On the tenth of February, after the speaker had reported to the house of commons the answer to their address, Lord North presented a message from the king, asking the augmentation of his forces. The minister, who still clung to the hope of reducing Massachusetts by the terrors of legislation, next proposed to restrain the commerce of New England and exclude its fishermen from the banks of Newfoundland. The best ship-builders in the world were at Boston, and their yards had been closed; the New England fishermen were now to be restrained from a toil in which they excelled all nations.

"God and nature," said Johnston, "have given that fishery to New England and not to Old." Dunning defended the right of the Americans to fish on the banks. "If rebellion is resistance to government," said Sir George Saville, "it must sometimes be justifiable. May not a people, taxed without their consent and their petitions against such taxation rejected, their charters taken away without a hearing, and an army let loose upon them without a possibility of obtaining justice, be said to be in justifiable rebellion?" But the ministerial measure, though by keeping the New England fishermen at home it provided recruits for an insurgent army, was carried through all its stages by great majorities. Bishop Newton, in the lords, reasoned "that rebellion is the sin of witchcraft, and that one so unnatural as that of New England could be ascribed to nothing less than diabolical infatuation."

#### [SUPPLIED INFORMATION]
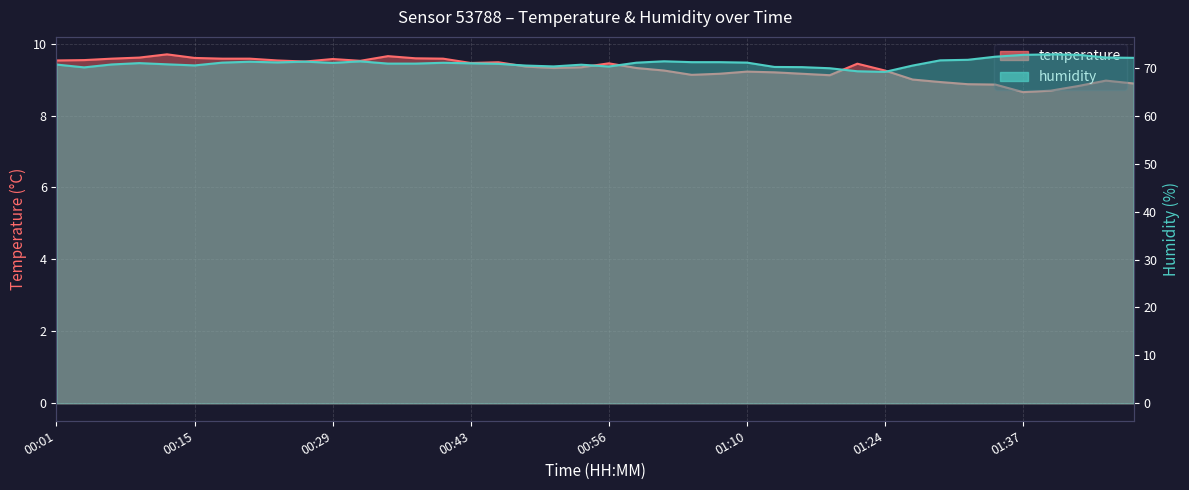

How many data points does each series have?

40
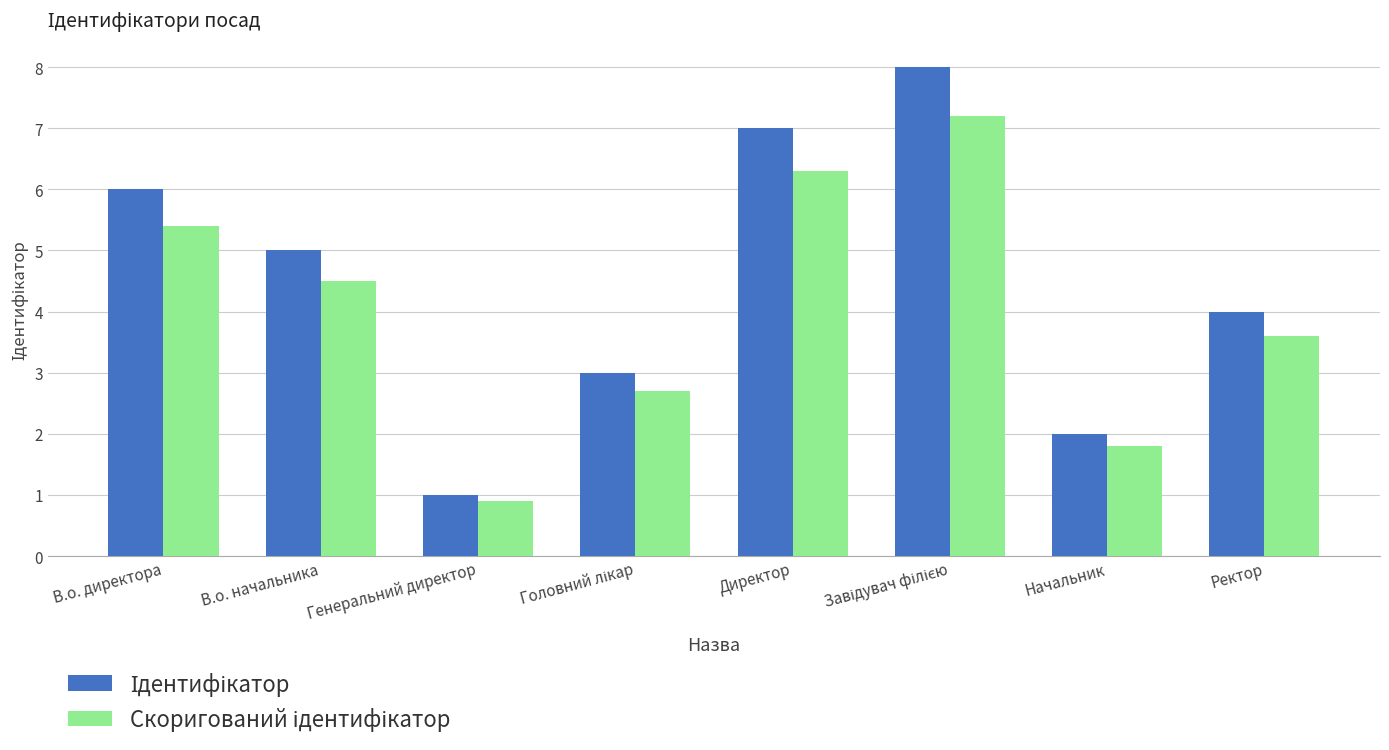

What is the total value across all series at Директор?

13.3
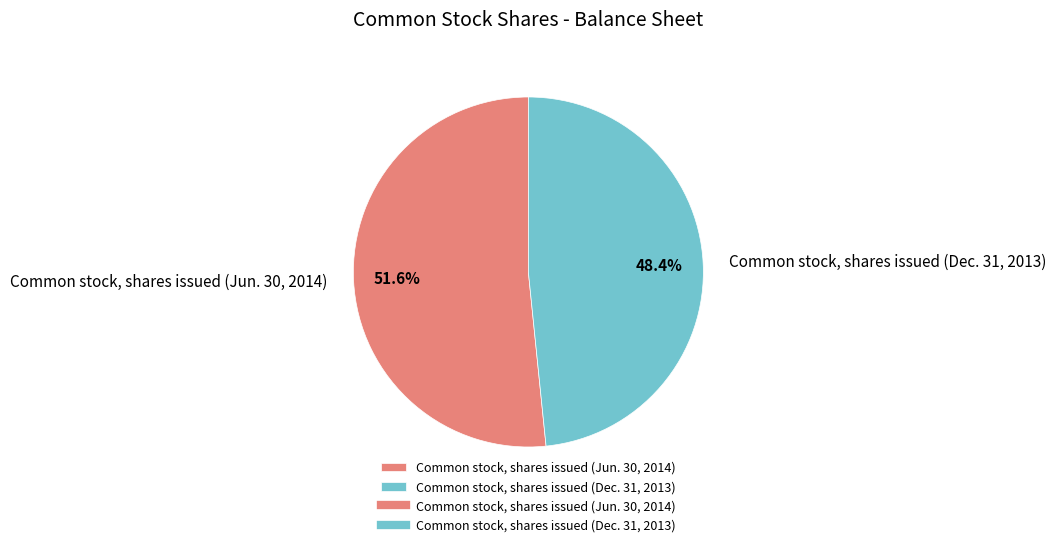

How many slices are in this pie chart?

2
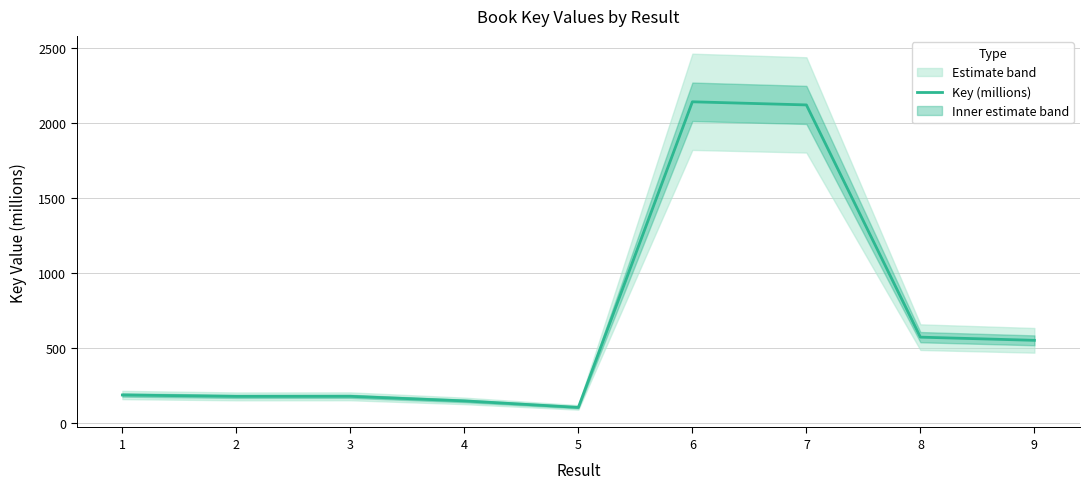

True or false: the data shows 109.6 at 2.

False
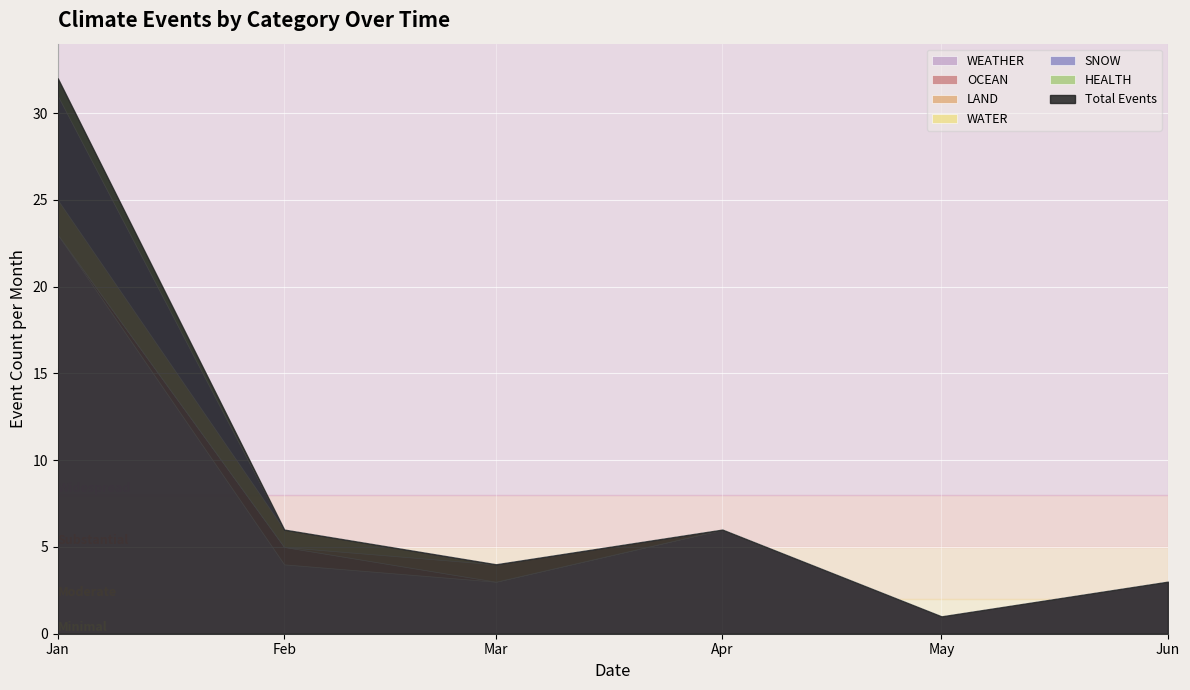

How many interior local peaks does the LAND series have?

1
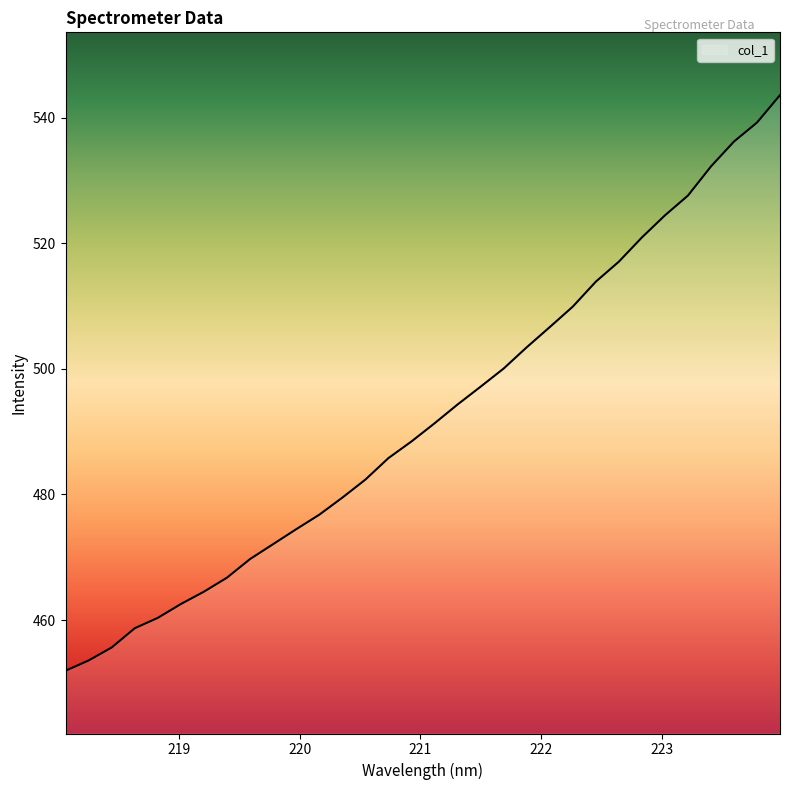

What is the maximum value shown in the chart?

543.6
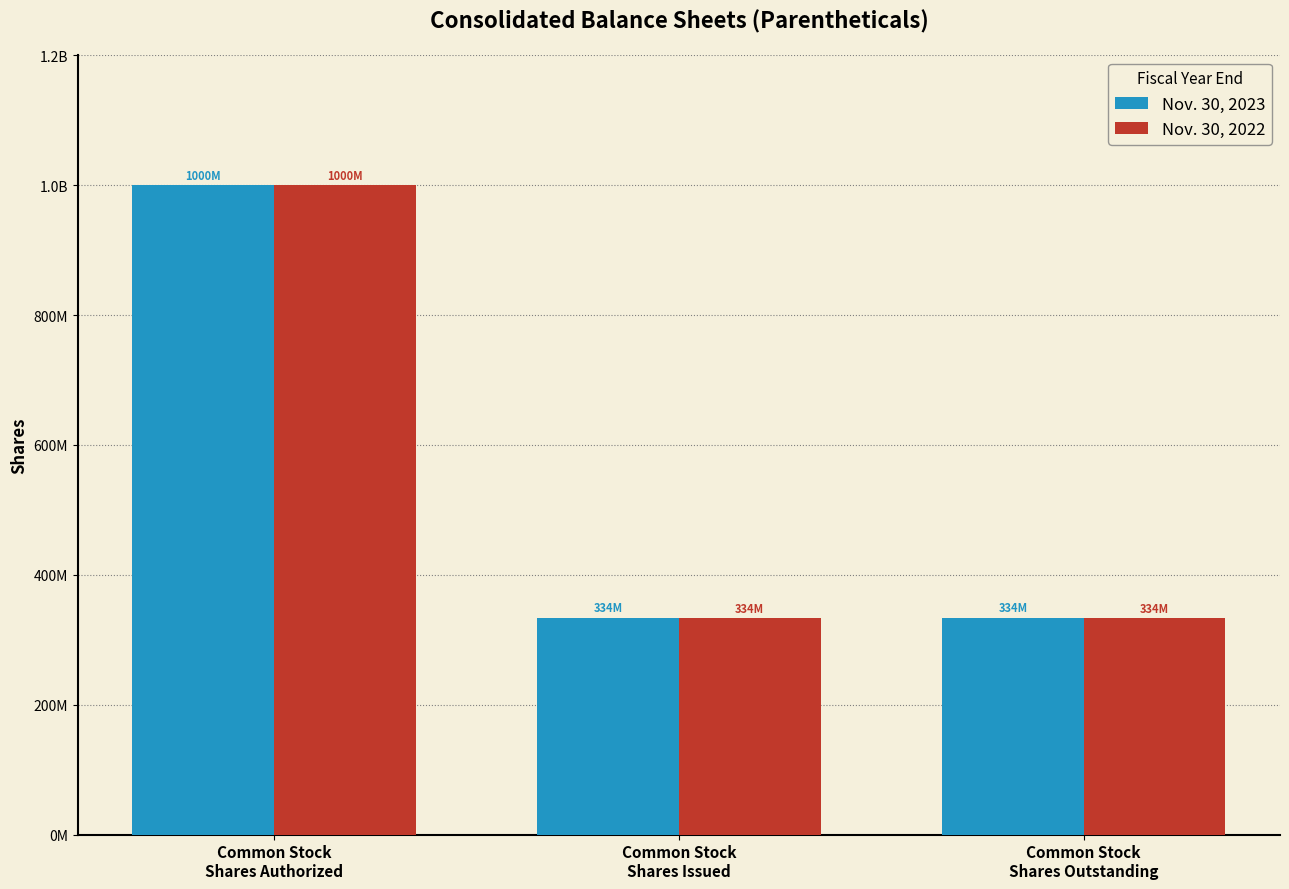

What is the difference between the maximum and minimum values in the Nov. 30, 2023 series?

665753141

#### [TASKS TO PERFORM]
[a] In the passage on the New England fishery, rewrite the stretch from "On the tenth" through "excelled all nations.", replacing "ship-builders" with "shipwrights".
[b] Answer these questions from the passage on the New England fishery:
(i) On what date did Lord North present the king's message asking for more forces?
(ii) Who defended the right of the Americans to fish on the banks?
(iii) In which house did Bishop Newton give his reasoning about rebellion?
[c] What comes next in the passage on the New England fishery? Continue it from its last sentence.

#### [TASK ANSWERS]
[a]
On the tenth of February, after the speaker had reported to the house of commons the answer to their address, Lord North presented a message from the king, asking the augmentation of his forces. The minister, who still clung to the hope of reducing Massachusetts by the terrors of legislation, next proposed to restrain the commerce of New England and exclude its fishermen from the banks of Newfoundland. The best shipwrights in the world were at Boston, and their yards had been closed; the New England fishermen were now to be restrained from a toil in which they excelled all nations.

[b]
(i) The tenth of February.
(ii) Dunning.
(iii) The house of lords.

[c]
The minister of France requested the most precise orders to all British naval officers not to annoy the commerce of the French colonies. "Such orders," answered Rochford, "have been given; and we have the greatest desire to live with you in the most perfect friendship." A letter from Lord Stormont, the British ambassador at Paris, was cited in the house of lords to prove that France equally wished a continuance of peace. "You can put no trust in Gallic faith," replied Richmond, "except so long as it shall be their interest to keep their word." To this Rochford, the secretary of state, assented,

proving, however, from Raynal's History of the Two Indies, that it was not for the interest of France that the English colonies should throw off the yoke. The next courier took to the king of France the report that neither the opposition nor the British minister put faith in his sincerity.

Lord North would gladly have escaped from his embarrassments by concession. "I am a friend to holding out the olivebranch," wrote the king to his pliant minister, "yet I believe that, when once vigorous measures appear to be the only means, the colonies will submit. I shall never look to the right or to the left, but steadily pursue that track which my conscience dictates to be the right one." The preparations for war were, therefore, to proceed; but he consented that the commanders of the naval and military forces might be invested with commissions for the restoration of peace according to a measure to be proposed by Lord North. From Franklin, whose aid in the scheme was earnestly desired, the minister once more sought to learn the least amount of concession that could be accepted.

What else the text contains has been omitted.